Spending on health care is forecast to reach $200.5 billion this year, up $150 per Canadian over last year, according to a new report.
While health care spending continues to grow, the pace of the increase is slowing, according to Thursday's report, National Health Expenditure Trends, 1975 to 2011.
It forecasts that spending will rise by four per cent in 2011 over last year to $5,811 per Canadian --the lowest annual growth rate in the last 15 years despite a larger and aging population.
Hospitals made up the largest category of public-sector spending at 37 per cent. Paying health professionals such as nurses represented 60 per cent of that amount.
Similarly, after hospitals, physicians were the second-largest driver of public-sector health-care spending at 20 per cent. Hospital spending does not include physicians, who bill directly to provinces and territories.
Both the number of doctors and use of their services increased.
"Over the last decade, a host of factors may have contributed to the compensation hike for physicians and other health professionals," said John Wright, president and CEO of the Canadian Institute for Health Information.
"For example, increased competition between provinces to recruit and retain health providers, tighter credentialing of health professionals and stronger bargaining positions due to increased government revenues may have all played a role."
Drug spending slows
Drugs were the third-largest driver of costs between 1998 and 2008. Volume was the biggest factor behind that increase, mainly for blood pressure, cholesterol-lowering and gastrointestinal medications.

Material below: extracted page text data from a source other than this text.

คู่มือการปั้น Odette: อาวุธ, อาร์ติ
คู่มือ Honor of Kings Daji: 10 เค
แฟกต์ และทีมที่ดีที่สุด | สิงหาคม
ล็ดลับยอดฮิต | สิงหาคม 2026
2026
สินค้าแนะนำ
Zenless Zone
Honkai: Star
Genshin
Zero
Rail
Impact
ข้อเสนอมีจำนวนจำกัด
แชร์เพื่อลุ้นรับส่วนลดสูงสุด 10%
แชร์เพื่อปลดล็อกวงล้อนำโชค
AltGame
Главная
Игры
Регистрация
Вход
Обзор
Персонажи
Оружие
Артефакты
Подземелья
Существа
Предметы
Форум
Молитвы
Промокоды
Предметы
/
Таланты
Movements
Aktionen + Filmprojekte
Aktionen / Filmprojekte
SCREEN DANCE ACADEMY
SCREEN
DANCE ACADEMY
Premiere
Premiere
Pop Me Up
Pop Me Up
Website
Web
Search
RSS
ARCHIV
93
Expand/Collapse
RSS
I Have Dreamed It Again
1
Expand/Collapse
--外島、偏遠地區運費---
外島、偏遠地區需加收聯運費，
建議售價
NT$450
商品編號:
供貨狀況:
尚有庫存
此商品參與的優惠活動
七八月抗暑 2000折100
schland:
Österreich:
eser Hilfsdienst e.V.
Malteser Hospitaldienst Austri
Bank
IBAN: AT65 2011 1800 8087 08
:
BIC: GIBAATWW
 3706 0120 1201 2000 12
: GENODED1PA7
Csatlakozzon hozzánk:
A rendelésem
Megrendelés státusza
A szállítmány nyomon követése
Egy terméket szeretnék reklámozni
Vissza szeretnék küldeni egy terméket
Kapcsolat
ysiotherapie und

New cancer drugs and immunosuppressants were two of the fastest-growing drug classes.
The authors said drug spending is slowing because:
Brand name drugs are coming off patent and are being replaced by cheaper generics.
Some provinces have introduced generic price controls.
Fewer blockbuster drugs are coming on the market.
But per capita spending on drugs is higher in Canada than other developed countries, except for in the U.S.
The report's authors focused on health-care spending over the last 35 years, but they also noted issues to monitor for the future.
They include the state of Canada's economy, changes to the scope of practice of health professionals (such as permitting pharmacists to prescribe some drugs) and population growth and aging.
Baby boomers, Canada's largest population group in recent history, are beginning to turn 65 years old.
The common belief is that an aging population will fuel demands for health-care services. Yet population aging has been a "very modest cost driver overall," the authors said.
"Is aging a threat to our health care system?" Jean-Marie Berthelot, CIHI's vice president of programs, told reporters. "It's very difficult to answer yes to that question."
The aging population will be a factor for years so there is time to react to it, Berthelot said.
Overall, the report's authors divided growth of public-sector health spending since 1975 into three phases:
A growth phase from 1976 to 1991.
A short period of retrenchment and disinvestment from 1992 to 1996, when governments dealt with fiscal deficits.
A growth phase that averaged 3.5 per cent per year, after adjusting for inflation, from 1997 until 2008, a period when Canadians said health care was a top priority.